## Required work
Find every line in the records below that holds the word "apellido" and copy it.

[Saved data entries]
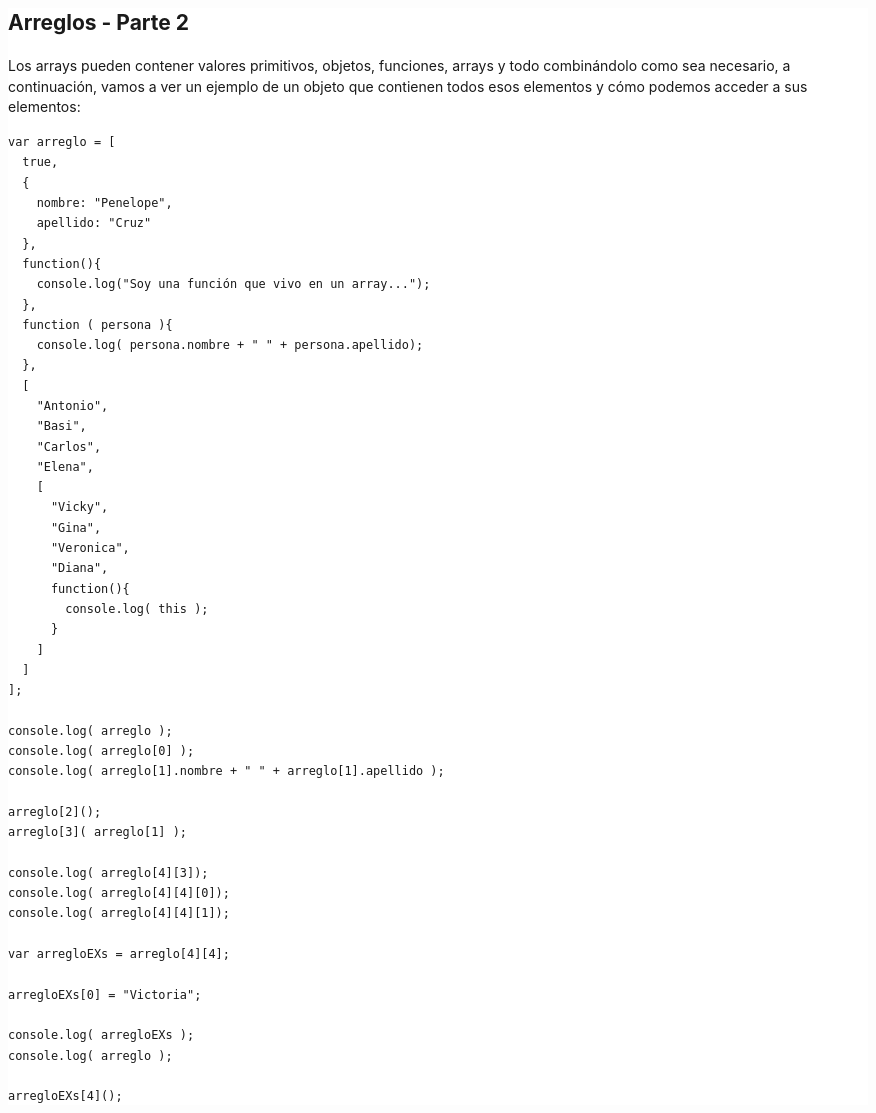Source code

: ## Arreglos - Parte 2

Los arrays pueden contener valores primitivos, objetos, funciones, arrays y todo combinándolo como sea necesario, a continuación, vamos a ver un ejemplo de un objeto que contienen todos esos elementos y cómo podemos acceder a sus elementos:

```
var arreglo = [
  true,
  {
    nombre: "Penelope",
	apellido: "Cruz"
  },
  function(){
    console.log("Soy una función que vivo en un array...");
  },
  function ( persona ){
    console.log( persona.nombre + " " + persona.apellido);
  },
  [
    "Antonio",
	"Basi",
	"Carlos",
	"Elena",
	[
	  "Vicky",
	  "Gina",
	  "Veronica",
	  "Diana",
	  function(){
	    console.log( this );
	  }
	]
  ]
];

console.log( arreglo );
console.log( arreglo[0] );
console.log( arreglo[1].nombre + " " + arreglo[1].apellido );

arreglo[2]();
arreglo[3]( arreglo[1] );

console.log( arreglo[4][3]);
console.log( arreglo[4][4][0]);
console.log( arreglo[4][4][1]);

var arregloEXs = arreglo[4][4];

arregloEXs[0] = "Victoria";

console.log( arregloEXs );
console.log( arreglo );

arregloEXs[4]();
```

## Exercise response
	apellido: "Cruz"
    console.log( persona.nombre + " " + persona.apellido);
console.log( arreglo[1].nombre + " " + arreglo[1].apellido );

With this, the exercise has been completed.